Missed a day because I wasn't feel well and didn't remember about the blog until this morning.
So, like the last time I missed a day I am doing two in one.
Day 20, Difficult time in my life.
Leaving out all the "emotionally hard" times, since there are a lot, and leaving out my mom dying, since I just wrote about that the other day, I will chose a "how the fuck do I handle this" difficult time.
When I was 15 my dad and I were on allergy shots. The kind where they get stronger with each new vial. We had been on our shots for a few months, without any issue, until one day my dad started feeling off after his shots.
We had just gotten our new round of vials about two weeks before the incident happened. I wasn't having any issues with my shots, so I thought it was a little weird when my dad started saying he felt weird for a few hours after his shots.
Then one day, on our last vial for this round of shots, I gave my dad his shot like I did any other day. I was able to give myself my shots, but my dad couldn't get his arm to bend enough to give himself his shots.
Except this day wasn't like any other day.
Within two minutes of giving my dad his shot he started looking very pale and breathing a little funny. Shortly after I noticed the paleness my dad started gasping for air, but not expelling any air. His face started turning red and his lips were turning purple. That's when it hit me, my dads throat was closing off and he couldn't breath.
I got my dad into a chair and was yelling at my mom to get the adrenaline out of the fridge.
Each time we got a new dose of vials they gave us a vial of adrenaline, just in case we had a reaction to the medication.
My mom, god love her, wasn't moving. She was just standing in her corner, with this blank look on her face, waving her hands, and frantically repeating "I can't do it. I can't do it. I can't do it."
After about 30 seconds of me yelling at my mom, to snap her out of it, and to get the adrenaline, my brother comes out of his room to see what the hell is going on.
I scream "CALL 911!!" and run to the kitchen to get the adrenaline.
I grabbed my dads vial, and was about to close the fridge, when I grabbed mine as well. I ran back to the living room, filled the syringe, and slammed it into my dads arm. Normally I would have measured out the proper dosage, but I put the entire vials worth in the syringe.

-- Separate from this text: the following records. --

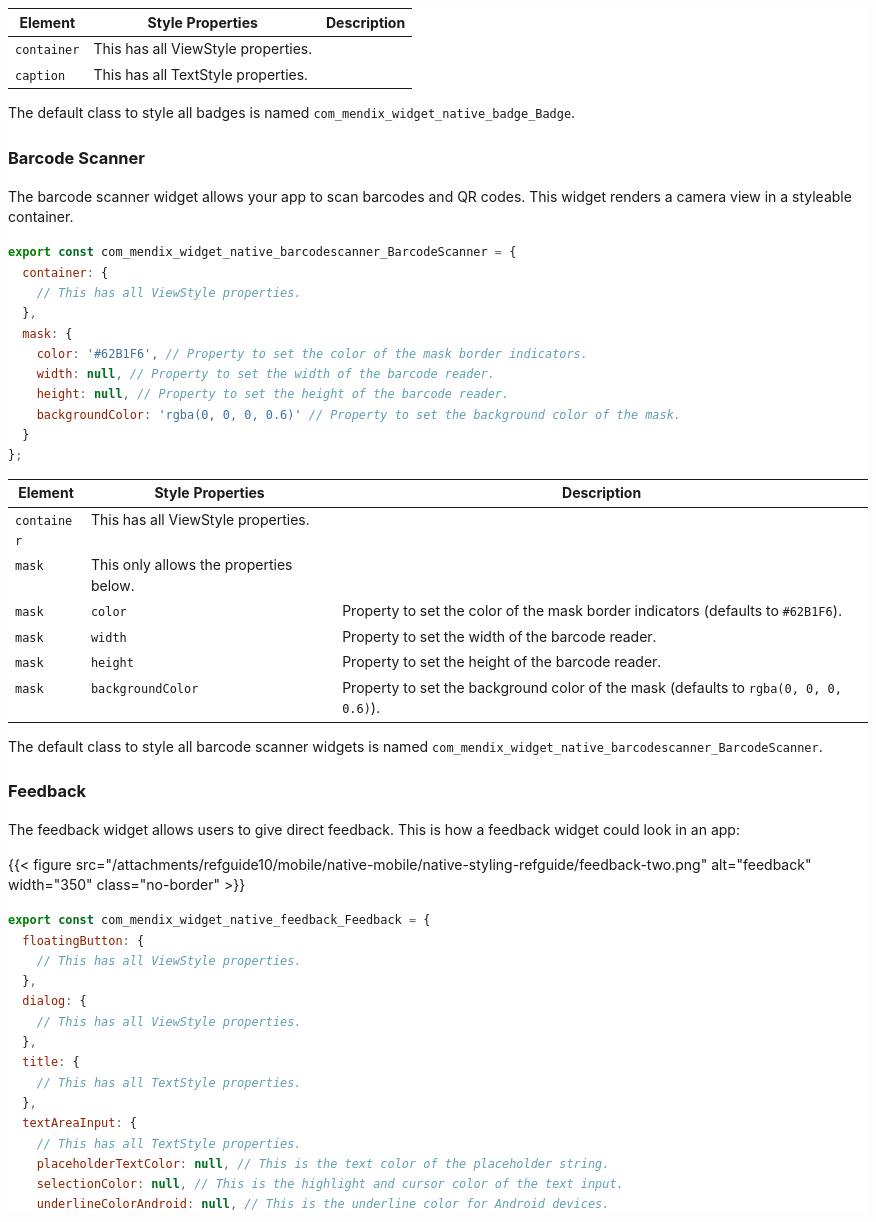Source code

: | Element | Style Properties    | Description |
| --- | --- | --- |
| `container` | This has all ViewStyle properties. |      |
| `caption` | This has all TextStyle properties. |      |

The default class to style all badges is named `com_mendix_widget_native_badge_Badge`.

### Barcode Scanner

The barcode scanner widget allows your app to scan barcodes and QR codes. This widget renders a camera view in a styleable container.

```javascript
export const com_mendix_widget_native_barcodescanner_BarcodeScanner = {
  container: {
    // This has all ViewStyle properties.
  },
  mask: {
    color: '#62B1F6', // Property to set the color of the mask border indicators.
    width: null, // Property to set the width of the barcode reader.
    height: null, // Property to set the height of the barcode reader.
    backgroundColor: 'rgba(0, 0, 0, 0.6)' // Property to set the background color of the mask.
  }
};
```

| Element | Style Properties    | Description |
| --- | --- | --- |
| `container` | This has all ViewStyle properties. |  |
| `mask` | This only allows the properties below. |  |
| `mask` | `color` | Property to set the color of the mask border indicators (defaults to `#62B1F6`). |
| `mask` | `width` | Property to set the width of the barcode reader. |
| `mask` | `height` | Property to set the height of the barcode reader. |
| `mask` | `backgroundColor` | Property to set the background color of the mask (defaults to `rgba(0, 0, 0, 0.6)`). |

The default class to style all barcode scanner widgets is named `com_mendix_widget_native_barcodescanner_BarcodeScanner`.

### Feedback

The feedback widget allows users to give direct feedback. This is how a feedback widget could look in an app:

{{< figure src="/attachments/refguide10/mobile/native-mobile/native-styling-refguide/feedback-two.png" alt="feedback"   width="350"  class="no-border" >}}

```javascript
export const com_mendix_widget_native_feedback_Feedback = {
  floatingButton: {
    // This has all ViewStyle properties.
  },
  dialog: {
    // This has all ViewStyle properties.
  },
  title: {
    // This has all TextStyle properties.
  },
  textAreaInput: {
    // This has all TextStyle properties.
    placeholderTextColor: null, // This is the text color of the placeholder string.
    selectionColor: null, // This is the highlight and cursor color of the text input.
    underlineColorAndroid: null, // This is the underline color for Android devices.
```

After 10 seconds, with zero positive response from my dad, I filled another syringe halfway and slammed that one into my dads arm.
The entire time I'm yelling at my dad "LOOK AT ME!"
I was about to put the rest of the adrenaline in the syringe when I heard our front door open. The paramedics were there.
Thank god!
I give them the frantic, quick, explanation of what was going on as the female paramedic was walking towards my dad. She kept trying to get him to open his eyes and look at her as she was getting a syringe of something ready. She was giving him even more adrenaline.
It took about 5 minutes before my dad was able to keep his eyes open and start speaking in coherent sentences again.
After the paramedics made sure my dad was ok they made sure to tell me that if it wasn't for my quick thinking my dad would have been dead before they got to him.
We later found out that the nurse gave my dad someone elses vials on accident and when it was brought to their attention all they said was "Oops. Sorry."
My parents didn't pursue legal action, but the past few years my dad wishes they had.
Day 21, What do you want to be when you grow up
Well, when I was little I wanted to be a teacher. Specifically 2nd grade. But, I decided that wasn't for me when I found out I would have to take a class on teaching special education.
It's not something I am comfortable with.
So then I decided I wanted to work for the FBI, the BAU specifically. I wanted to be one of the people that caught serial killers. But, I found out that you had to be recruited in if you were over the age of 21. That you, also, had to have XX amount of years of training in certain fields of work.
After that I decided I wanted to work with at risk youth and/or battered women. Something like a counselor or therapist. I even went to school to start working on my degree for that. But, it took me 9 years to get 5 classes away from my Associates of the Arts degree, and I ran out of government grant money. I can't afford to go to school without it.
Now, at almost 34 I have zero idea what I want to be when I grow up.
However, I really hope I figure it out soon.